Bu yazıyı yazmak için seçim gecesinin bir yarısı, bilgisayarın başına geçtiğimde, sonuçlar karşımda, içim kıpır kıpır, yüreğimde gizli bir sevinç, her yanımı bir hoşluk kaplamış pek tatmadığım duygular içindeyim. Dile kolay yetmiş yaşından sonra ilk kez oy verdiğim bir parti yarışı önde götürüyor. Gerçi daha evvel de önde bitirdiğim bir seçim olmuştu ancak hayli gençtik ve bu günkü kadar sevinmemiştik. Demek ki son yıllarda dibe vurmuşuz. Sevincim; seçim sonuçlarını gösteren Türkiye haritasının sahillerinin kırmızı rengi içeriye, Anadolu’ya doğru yayılıyor olmasından. Umudun resmidir bu; bakanlarıyla, Cumhurbaşkanlığı olanaklarıyla, tankıyla topuyla, haksız hukuksuz bir seçim sürecinde bile halkın, karşısındaki gerici dinbaz yapıya, tabanda birleşip dur diyebilmesi önemli bir gelişme. Birtakım illerin kazanılmasından öte; insanı ötekileştirmeye, ceberut yönetime, hukuksuzluğa, parti devletine, tarikatlara ve cemaatlere prim verilmeyeceği haykırılmış oldu. Tabanda Cumhuriyet ittifakı kazandı…
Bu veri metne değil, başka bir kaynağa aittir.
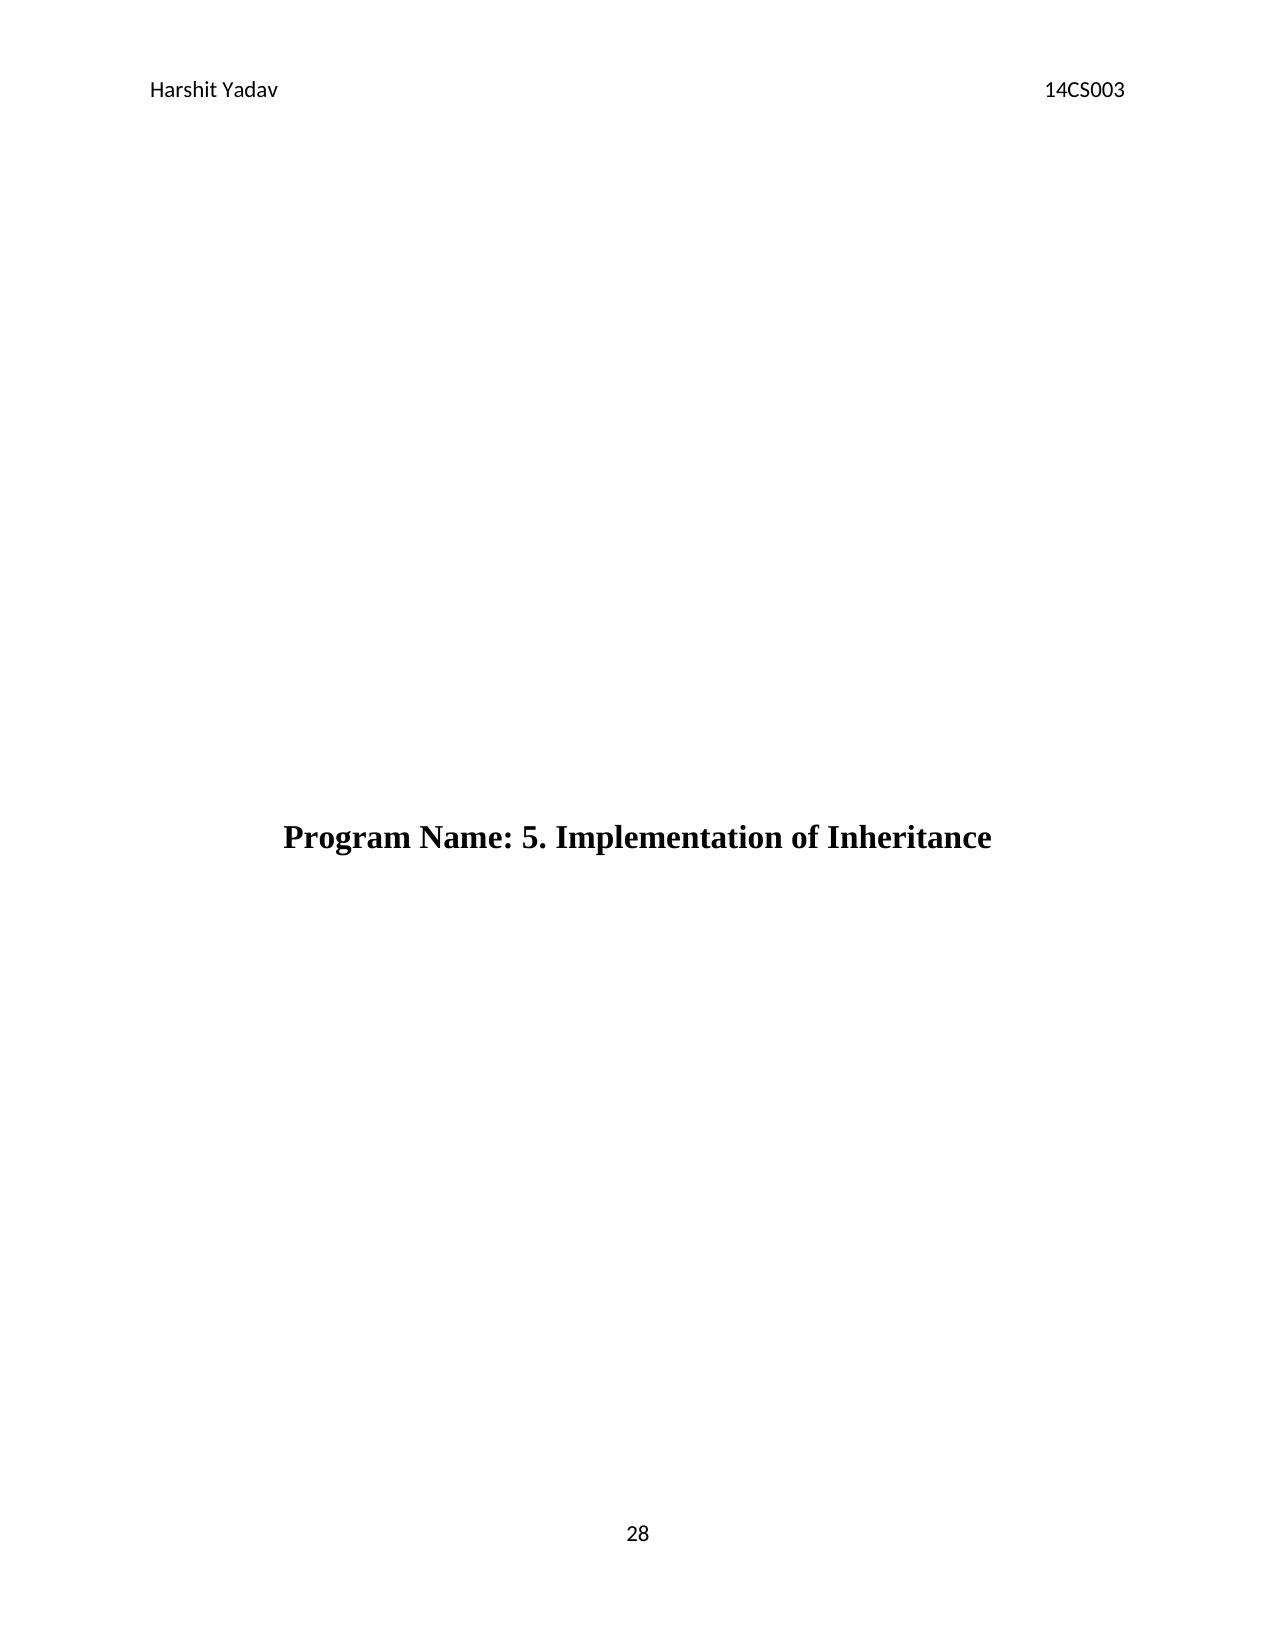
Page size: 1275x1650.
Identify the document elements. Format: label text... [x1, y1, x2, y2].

text Program Name: 5. Implementation of Inheritance [150, 817, 1125, 855]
Seçim sonuçları değişmez sanılan üç argümanın belini de kırmış oldu; Biri AKP’nin Erdoğan olduğu sürece yenilmez olduğu varsayımı, ikincisi CHP’nin yüzde yirmi beş oyu geçemeyeceği söylemi, üçüncüsü de ekonomi vatandaşın seçimini etkilemez düşüncesi. Bunların hepsi çöpe gitti, 2024 yılı gerçekten emekliler yılı oldu. Tabii bir de tali düşünceler var çöpe giden. Yani yan ürünler de yıkıldı doğal olarak. Bunlarda; eğer Kılıçdaroğlu’nun “Partinin başına geçme” gibi bir hevesi varsa hala, bir daha inmemek üzere rafa kalktı. Bir de Erdoğan’a “bizi terk etme” diye ağlayan Bahçeli’nin göz yaşları boşa düştü, o da üzücü. Dış ülke liderleri, özellikle Amerika ve Rusya, karşısında da seçimi kaybetmiş bir lider olarak Erdoğan’ı ve ülkeyi zor günler bekliyor olsa gerek. Öyle ya karizma çizildi bir kez, daha yeni oyların yaklaşık yüzde 88'ini (!) alan Putin karşısında pek geriye düştü. Bu durumu; olan bitenin Cumhuriyetin bir baş kaldırısı olarak, hukukun, demokrasinin ve laikliğin çağdaş zaferi olduğunu onlar da anlamışlardır umarım…
Not: Daha güzel günlerde görüşmeyi dileyerek bana bir hafta izin.